Written task a: In the listing below, lay out everything from the line containing "collection date: 1945-05-09" down to the line containing "genus: Pedicularis", both included, as a JSON list of strings with one string per line and no blank lines.

Don't Buy My Books At Target
On the importance of putting spending money where we are wanted.
During my career, I have had a good relationship with Target. So much so that when my first book was released, it appeared on screens in their stores across the country. Later, one of my picture books had an exclusive Target edition—a distinction that, in publishing, can mean the difference between a book fading into the abyss of backlist titles and a book that reaches shopping carts. These were moments of pride, of visibility, of feeling like my work, my words, and by extension, the communities I write for were being seen.


But these moments did not happen in a vacuum. They occurred in the years following the summer of 2020, after the world watched a Black man beg for his life on the concrete, after America’s conscience—or at least its corporations—felt compelled to engage in what could only be described as a performance of reckoning. Suddenly, Black authors were getting national promotions, Black artists were getting commissions, Black-owned businesses were seeing their products prominently displayed on shelves. The language of “commitment” and “equity” was everywhere. Companies pledged millions to racial justice initiatives, boards of directors were told to diversify, executives fumbled through apologies for past inaction. For a moment, it felt like something might actually shift.
But power does not concede itself so easily.
Target has announced that it will be scaling back its DEI efforts, retreating from partnerships with Black businesses and creators. This is not surprising. It is, in fact, the most predictable thing. Just a few years later, we are watching the rapid undoing of what was always tenuous at best. DEI departments gutted. Pledges unfulfilled. Partnerships quietly dissolved. Target, once an eager participant in the optics of progress, has now begun its retreat. Its once-expansive efforts to highlight Black creators, to bring in products from marginalized entrepreneurs, to shape itself into a brand that could wear its supposed social consciousness like a badge—all of it is being scaled back. And not subtly. This is happening in full view, at the precise moment when the political tides are shifting, when Trump has returned to office, and when the so-called “war on wokeness” has become a rallying cry.
It is not lost on me that the moment the cost of “allyship” became tangible—when the backlash came, when the profits were threatened, when the comfort of their bigoted consumers was at stake—so many corporations found themselves scrambling back to safety, shedding the weight of promises they never intended to keep. Because that’s what this was all along: a strategy, a momentary bending to the pressures of public opinion rather than any genuine investment in justice. And now, the pendulum swings back.
But I refuse to remain part of the performance, despite the likely financial toll. So, I am asking readers to no longer preorder my forthcoming novel at Target, nor continue to purchase any of my books from them.

Extracted entries:
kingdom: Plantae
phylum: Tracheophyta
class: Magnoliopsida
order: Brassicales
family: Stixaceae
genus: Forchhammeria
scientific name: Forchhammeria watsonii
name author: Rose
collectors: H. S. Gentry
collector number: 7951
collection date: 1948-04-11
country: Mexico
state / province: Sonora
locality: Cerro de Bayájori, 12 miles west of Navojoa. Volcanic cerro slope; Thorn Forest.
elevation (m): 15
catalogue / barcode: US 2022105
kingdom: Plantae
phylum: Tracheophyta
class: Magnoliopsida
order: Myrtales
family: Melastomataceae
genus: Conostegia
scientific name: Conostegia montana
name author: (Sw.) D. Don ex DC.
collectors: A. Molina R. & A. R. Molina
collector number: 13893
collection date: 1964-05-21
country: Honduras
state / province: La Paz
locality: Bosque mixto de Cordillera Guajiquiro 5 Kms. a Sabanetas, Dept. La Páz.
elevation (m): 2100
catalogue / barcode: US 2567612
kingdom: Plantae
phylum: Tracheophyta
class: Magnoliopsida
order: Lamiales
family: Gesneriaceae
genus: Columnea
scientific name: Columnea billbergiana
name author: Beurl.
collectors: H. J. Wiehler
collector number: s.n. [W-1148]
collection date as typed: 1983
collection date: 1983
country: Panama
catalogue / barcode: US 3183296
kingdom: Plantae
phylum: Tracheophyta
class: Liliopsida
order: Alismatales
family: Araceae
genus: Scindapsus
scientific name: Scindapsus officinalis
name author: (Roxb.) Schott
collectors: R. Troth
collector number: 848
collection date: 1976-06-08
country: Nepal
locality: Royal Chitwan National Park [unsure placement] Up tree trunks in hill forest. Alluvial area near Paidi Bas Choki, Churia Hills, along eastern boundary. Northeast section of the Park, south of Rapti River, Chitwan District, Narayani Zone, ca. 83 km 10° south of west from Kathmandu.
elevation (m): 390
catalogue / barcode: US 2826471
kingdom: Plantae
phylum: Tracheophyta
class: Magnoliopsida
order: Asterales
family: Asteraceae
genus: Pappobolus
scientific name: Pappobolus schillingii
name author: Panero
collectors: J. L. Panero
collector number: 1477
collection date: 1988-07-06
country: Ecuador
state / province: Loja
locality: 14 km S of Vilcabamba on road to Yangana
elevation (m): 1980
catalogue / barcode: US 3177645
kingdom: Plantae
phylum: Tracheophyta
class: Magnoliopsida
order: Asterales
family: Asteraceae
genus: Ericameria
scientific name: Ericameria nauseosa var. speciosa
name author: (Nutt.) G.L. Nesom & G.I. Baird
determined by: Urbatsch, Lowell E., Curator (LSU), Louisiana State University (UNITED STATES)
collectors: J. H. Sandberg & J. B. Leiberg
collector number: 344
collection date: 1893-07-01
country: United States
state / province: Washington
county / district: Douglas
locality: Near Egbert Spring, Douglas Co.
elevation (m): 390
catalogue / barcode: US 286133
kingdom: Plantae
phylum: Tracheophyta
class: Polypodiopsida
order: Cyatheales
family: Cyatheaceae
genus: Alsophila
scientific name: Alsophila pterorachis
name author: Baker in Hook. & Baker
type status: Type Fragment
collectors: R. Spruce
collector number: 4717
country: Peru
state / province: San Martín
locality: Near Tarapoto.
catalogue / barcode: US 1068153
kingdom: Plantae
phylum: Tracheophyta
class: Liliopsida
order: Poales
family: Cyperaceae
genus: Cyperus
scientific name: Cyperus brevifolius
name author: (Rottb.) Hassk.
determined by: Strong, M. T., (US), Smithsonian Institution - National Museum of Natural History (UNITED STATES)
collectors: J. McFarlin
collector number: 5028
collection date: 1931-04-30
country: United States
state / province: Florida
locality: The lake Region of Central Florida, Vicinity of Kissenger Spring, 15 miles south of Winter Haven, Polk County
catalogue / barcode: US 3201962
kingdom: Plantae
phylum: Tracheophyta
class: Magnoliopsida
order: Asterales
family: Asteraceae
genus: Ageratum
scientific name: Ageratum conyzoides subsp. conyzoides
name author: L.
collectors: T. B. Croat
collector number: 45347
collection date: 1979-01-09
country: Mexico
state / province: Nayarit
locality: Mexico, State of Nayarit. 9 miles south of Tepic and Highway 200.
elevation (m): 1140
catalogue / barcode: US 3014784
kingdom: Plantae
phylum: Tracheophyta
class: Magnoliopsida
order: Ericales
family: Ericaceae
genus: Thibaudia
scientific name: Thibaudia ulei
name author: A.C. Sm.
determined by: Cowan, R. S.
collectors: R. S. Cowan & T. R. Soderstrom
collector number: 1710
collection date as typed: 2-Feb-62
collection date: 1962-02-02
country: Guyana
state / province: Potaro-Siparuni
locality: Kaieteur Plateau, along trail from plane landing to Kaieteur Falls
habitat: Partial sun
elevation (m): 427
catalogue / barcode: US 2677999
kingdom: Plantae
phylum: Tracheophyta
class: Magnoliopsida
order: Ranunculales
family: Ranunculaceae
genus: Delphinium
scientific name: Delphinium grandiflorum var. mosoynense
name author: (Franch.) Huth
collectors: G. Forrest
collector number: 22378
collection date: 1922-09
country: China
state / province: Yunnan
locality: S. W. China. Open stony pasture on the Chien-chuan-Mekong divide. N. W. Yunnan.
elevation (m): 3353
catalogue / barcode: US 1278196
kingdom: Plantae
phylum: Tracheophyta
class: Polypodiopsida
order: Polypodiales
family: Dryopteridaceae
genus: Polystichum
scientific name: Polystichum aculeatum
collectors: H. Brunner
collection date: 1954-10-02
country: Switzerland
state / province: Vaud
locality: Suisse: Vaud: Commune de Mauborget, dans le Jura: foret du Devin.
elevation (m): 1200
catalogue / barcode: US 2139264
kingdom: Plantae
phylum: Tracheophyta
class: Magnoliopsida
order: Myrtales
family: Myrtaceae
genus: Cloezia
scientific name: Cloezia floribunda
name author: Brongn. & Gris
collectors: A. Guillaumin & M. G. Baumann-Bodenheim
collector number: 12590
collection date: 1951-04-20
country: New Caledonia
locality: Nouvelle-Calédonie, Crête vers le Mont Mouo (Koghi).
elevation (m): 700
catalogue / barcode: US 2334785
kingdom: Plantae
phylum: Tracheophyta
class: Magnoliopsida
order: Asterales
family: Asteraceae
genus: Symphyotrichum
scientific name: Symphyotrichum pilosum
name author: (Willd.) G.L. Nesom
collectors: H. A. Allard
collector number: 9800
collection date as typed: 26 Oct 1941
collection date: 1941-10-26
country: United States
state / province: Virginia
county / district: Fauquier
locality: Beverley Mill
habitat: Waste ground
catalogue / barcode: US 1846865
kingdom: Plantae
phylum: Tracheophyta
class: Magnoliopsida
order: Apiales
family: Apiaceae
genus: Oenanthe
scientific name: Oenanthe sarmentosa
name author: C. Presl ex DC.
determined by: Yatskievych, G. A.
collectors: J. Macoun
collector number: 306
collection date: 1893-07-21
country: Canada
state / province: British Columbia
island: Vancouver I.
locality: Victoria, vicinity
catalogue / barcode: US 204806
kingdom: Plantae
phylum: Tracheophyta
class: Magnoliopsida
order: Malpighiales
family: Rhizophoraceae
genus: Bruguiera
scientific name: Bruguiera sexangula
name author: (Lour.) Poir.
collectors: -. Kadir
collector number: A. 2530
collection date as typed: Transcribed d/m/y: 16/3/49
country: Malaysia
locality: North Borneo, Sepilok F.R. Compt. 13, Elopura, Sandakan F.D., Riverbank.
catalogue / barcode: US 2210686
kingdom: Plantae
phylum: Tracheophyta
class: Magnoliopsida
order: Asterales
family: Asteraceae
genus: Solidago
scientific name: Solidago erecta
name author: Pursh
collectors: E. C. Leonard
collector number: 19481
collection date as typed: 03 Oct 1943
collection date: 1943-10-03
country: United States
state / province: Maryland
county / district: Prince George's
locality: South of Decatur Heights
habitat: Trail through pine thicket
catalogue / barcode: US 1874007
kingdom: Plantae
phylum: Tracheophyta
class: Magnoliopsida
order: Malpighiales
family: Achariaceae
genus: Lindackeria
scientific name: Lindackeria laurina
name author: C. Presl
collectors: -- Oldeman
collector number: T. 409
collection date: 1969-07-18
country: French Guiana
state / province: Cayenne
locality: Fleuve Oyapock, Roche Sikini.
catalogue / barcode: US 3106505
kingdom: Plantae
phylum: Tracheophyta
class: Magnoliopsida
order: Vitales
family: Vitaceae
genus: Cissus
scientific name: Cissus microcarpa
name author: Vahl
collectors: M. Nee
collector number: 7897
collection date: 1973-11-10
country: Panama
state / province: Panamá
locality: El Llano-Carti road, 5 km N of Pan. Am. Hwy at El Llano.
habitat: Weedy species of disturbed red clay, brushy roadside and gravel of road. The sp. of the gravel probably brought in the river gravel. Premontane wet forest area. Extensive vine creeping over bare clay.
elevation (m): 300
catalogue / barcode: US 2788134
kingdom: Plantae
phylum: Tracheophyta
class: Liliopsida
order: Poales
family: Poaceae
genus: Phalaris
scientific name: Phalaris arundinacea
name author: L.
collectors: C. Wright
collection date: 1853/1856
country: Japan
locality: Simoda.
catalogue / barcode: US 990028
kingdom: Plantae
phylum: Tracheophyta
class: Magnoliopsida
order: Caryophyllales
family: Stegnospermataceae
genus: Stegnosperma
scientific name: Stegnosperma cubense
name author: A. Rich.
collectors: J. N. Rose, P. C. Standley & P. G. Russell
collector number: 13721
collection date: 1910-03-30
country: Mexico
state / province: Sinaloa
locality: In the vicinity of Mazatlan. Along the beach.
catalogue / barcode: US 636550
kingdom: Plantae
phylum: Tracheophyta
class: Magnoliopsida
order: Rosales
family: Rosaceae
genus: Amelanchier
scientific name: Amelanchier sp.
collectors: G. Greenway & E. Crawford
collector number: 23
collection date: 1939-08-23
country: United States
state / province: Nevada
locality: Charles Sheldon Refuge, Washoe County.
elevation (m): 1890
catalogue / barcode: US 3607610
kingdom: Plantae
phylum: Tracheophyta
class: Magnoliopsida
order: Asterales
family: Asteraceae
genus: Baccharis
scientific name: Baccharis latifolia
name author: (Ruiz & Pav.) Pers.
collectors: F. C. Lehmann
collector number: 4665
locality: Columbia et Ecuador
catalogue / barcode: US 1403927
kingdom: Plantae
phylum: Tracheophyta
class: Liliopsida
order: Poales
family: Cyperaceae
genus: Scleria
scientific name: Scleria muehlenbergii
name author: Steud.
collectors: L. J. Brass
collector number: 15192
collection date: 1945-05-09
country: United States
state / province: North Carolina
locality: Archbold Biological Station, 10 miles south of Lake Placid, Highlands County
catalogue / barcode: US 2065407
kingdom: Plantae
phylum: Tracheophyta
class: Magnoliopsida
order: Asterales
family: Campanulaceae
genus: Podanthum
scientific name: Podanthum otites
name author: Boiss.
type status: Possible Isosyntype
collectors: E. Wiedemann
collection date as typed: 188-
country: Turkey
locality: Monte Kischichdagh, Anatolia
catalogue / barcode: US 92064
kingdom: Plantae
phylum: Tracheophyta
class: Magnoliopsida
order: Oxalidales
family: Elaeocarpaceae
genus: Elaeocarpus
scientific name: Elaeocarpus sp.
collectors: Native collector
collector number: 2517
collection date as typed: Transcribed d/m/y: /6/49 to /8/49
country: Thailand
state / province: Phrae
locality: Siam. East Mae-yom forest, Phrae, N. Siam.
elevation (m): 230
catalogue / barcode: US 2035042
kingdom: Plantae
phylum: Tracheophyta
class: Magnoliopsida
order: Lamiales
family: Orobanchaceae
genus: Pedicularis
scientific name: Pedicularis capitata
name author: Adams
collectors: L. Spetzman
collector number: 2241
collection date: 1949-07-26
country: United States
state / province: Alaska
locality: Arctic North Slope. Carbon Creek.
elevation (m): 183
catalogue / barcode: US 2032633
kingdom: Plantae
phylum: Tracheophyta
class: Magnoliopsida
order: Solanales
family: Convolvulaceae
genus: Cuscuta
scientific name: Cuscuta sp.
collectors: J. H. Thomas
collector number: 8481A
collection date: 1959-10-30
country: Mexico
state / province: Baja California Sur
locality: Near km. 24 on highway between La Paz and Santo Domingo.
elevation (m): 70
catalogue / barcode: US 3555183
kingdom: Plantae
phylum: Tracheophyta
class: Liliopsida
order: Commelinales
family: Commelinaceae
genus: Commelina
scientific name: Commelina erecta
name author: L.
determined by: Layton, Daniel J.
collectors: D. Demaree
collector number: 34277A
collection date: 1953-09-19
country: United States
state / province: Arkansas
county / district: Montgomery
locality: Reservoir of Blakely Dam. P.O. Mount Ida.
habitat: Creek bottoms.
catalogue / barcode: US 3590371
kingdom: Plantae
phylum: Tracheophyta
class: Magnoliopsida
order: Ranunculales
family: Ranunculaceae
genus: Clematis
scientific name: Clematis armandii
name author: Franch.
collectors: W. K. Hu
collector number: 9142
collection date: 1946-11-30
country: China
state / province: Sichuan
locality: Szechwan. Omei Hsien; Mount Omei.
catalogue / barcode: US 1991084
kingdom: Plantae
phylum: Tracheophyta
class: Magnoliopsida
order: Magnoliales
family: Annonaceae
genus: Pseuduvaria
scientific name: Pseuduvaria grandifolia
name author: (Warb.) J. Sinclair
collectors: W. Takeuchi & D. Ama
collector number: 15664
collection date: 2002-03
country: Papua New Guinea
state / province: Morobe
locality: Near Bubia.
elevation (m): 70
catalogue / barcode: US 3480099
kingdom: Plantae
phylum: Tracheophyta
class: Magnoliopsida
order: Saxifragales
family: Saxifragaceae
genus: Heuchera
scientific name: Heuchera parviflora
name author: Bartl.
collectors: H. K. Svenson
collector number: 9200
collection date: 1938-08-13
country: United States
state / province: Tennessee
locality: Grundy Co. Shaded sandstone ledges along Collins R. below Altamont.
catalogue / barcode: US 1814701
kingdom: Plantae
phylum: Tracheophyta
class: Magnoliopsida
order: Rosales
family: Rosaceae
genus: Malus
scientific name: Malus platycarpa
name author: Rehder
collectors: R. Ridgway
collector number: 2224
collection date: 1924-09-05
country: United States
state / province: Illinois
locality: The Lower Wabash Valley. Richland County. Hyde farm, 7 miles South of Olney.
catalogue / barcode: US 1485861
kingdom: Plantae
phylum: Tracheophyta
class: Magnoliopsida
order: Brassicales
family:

Written task b: Based on the essay about Target above, say yes or no to each statement and quote the words from the essay that decide it: (i) The author's first book appeared on screens in Target stores across the country. (ii) One of the author's novels had an exclusive Target edition. (iii) The author found Target's scaling back of its DEI efforts surprising.

Complete response a:
[
  "collection date: 1945-05-09",
  "country: United States",
  "state / province: North Carolina",
  "locality: Archbold Biological Station, 10 miles south of Lake Placid, Highlands County",
  "catalogue / barcode: US 2065407",
  "kingdom: Plantae",
  "phylum: Tracheophyta",
  "class: Magnoliopsida",
  "order: Asterales",
  "family: Campanulaceae",
  "genus: Podanthum",
  "scientific name: Podanthum otites",
  "name author: Boiss.",
  "type status: Possible Isosyntype",
  "collectors: E. Wiedemann",
  "collection date as typed: 188-",
  "country: Turkey",
  "locality: Monte Kischichdagh, Anatolia",
  "catalogue / barcode: US 92064",
  "kingdom: Plantae",
  "phylum: Tracheophyta",
  "class: Magnoliopsida",
  "order: Oxalidales",
  "family: Elaeocarpaceae",
  "genus: Elaeocarpus",
  "scientific name: Elaeocarpus sp.",
  "collectors: Native collector",
  "collector number: 2517",
  "collection date as typed: Transcribed d/m/y: /6/49 to /8/49",
  "country: Thailand",
  "state / province: Phrae",
  "locality: Siam. East Mae-yom forest, Phrae, N. Siam.",
  "elevation (m): 230",
  "catalogue / barcode: US 2035042",
  "kingdom: Plantae",
  "phylum: Tracheophyta",
  "class: Magnoliopsida",
  "order: Lamiales",
  "family: Orobanchaceae",
  "genus: Pedicularis"
]

Complete response b:
(i) Yes: "when my first book was released, it appeared on screens in their stores across the country."
(ii) No: "one of my picture books had an exclusive Target edition"
(iii) No: "This is not surprising."